[Stored items from a collection]
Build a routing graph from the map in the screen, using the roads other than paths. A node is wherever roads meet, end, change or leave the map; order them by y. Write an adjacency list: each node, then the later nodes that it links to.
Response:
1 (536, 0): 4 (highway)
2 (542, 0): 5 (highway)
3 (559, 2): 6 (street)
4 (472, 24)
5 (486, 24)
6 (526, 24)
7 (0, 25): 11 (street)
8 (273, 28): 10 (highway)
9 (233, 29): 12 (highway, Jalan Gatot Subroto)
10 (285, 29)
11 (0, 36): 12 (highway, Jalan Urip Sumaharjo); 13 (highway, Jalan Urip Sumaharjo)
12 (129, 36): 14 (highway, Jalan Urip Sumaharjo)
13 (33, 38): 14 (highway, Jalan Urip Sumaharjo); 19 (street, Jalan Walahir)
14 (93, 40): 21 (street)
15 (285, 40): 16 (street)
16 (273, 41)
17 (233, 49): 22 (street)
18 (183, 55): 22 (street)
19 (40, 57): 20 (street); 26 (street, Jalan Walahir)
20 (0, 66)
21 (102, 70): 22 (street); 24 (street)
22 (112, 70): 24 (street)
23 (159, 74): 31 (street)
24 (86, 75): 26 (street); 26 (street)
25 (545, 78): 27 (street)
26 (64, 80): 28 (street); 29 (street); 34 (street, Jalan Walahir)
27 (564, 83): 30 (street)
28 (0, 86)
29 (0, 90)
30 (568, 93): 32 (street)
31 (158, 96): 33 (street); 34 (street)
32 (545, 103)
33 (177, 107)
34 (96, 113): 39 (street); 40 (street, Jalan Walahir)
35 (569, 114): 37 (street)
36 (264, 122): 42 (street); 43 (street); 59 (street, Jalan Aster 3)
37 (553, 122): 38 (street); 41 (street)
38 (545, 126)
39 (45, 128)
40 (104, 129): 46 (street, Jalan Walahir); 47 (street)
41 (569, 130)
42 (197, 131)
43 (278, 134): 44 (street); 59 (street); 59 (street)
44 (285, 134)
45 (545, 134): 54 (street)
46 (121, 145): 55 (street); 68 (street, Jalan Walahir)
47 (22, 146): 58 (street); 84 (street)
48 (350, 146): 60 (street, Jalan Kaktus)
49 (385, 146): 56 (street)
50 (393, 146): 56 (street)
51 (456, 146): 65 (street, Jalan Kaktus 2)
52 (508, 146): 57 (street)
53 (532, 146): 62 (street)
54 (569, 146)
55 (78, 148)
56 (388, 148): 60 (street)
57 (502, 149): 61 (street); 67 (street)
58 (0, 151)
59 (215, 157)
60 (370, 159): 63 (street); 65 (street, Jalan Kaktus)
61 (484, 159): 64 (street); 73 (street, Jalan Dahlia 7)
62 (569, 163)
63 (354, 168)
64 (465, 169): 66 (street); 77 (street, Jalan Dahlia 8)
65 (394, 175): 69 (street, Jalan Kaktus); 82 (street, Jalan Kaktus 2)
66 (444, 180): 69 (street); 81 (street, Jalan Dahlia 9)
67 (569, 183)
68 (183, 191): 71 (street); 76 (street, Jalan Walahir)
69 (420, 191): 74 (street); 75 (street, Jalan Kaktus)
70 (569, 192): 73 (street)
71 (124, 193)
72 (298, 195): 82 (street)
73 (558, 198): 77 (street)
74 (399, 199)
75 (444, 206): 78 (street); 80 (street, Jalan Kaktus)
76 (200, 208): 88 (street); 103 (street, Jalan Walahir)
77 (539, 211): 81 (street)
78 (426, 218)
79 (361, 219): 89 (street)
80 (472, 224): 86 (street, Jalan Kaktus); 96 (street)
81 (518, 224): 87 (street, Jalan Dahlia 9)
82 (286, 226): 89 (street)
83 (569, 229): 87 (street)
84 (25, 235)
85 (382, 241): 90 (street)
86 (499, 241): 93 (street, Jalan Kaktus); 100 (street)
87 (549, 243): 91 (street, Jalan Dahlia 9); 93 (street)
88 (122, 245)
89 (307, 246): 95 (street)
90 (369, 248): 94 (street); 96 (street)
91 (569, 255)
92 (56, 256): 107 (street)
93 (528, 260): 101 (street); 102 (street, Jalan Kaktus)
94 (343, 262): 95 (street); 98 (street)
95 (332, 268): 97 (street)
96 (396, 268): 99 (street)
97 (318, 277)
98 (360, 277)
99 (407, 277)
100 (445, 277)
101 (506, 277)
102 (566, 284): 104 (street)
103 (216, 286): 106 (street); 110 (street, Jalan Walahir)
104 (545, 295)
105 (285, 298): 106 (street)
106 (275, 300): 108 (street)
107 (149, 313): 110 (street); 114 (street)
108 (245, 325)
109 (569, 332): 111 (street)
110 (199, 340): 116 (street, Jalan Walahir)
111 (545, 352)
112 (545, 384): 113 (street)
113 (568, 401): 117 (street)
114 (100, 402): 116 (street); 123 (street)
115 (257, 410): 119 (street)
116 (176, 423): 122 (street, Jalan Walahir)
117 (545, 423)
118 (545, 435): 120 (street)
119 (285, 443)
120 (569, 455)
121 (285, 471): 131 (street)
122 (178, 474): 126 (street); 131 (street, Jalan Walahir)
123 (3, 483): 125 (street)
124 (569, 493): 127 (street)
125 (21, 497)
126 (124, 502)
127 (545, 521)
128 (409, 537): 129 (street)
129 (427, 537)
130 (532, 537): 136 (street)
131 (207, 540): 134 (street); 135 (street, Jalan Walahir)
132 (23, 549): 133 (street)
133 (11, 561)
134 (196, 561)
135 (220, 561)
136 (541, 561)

# Work item:
Within the records, on how many lines does the word "Kaktus" appear? Provide the number alone.

# Answer box:
9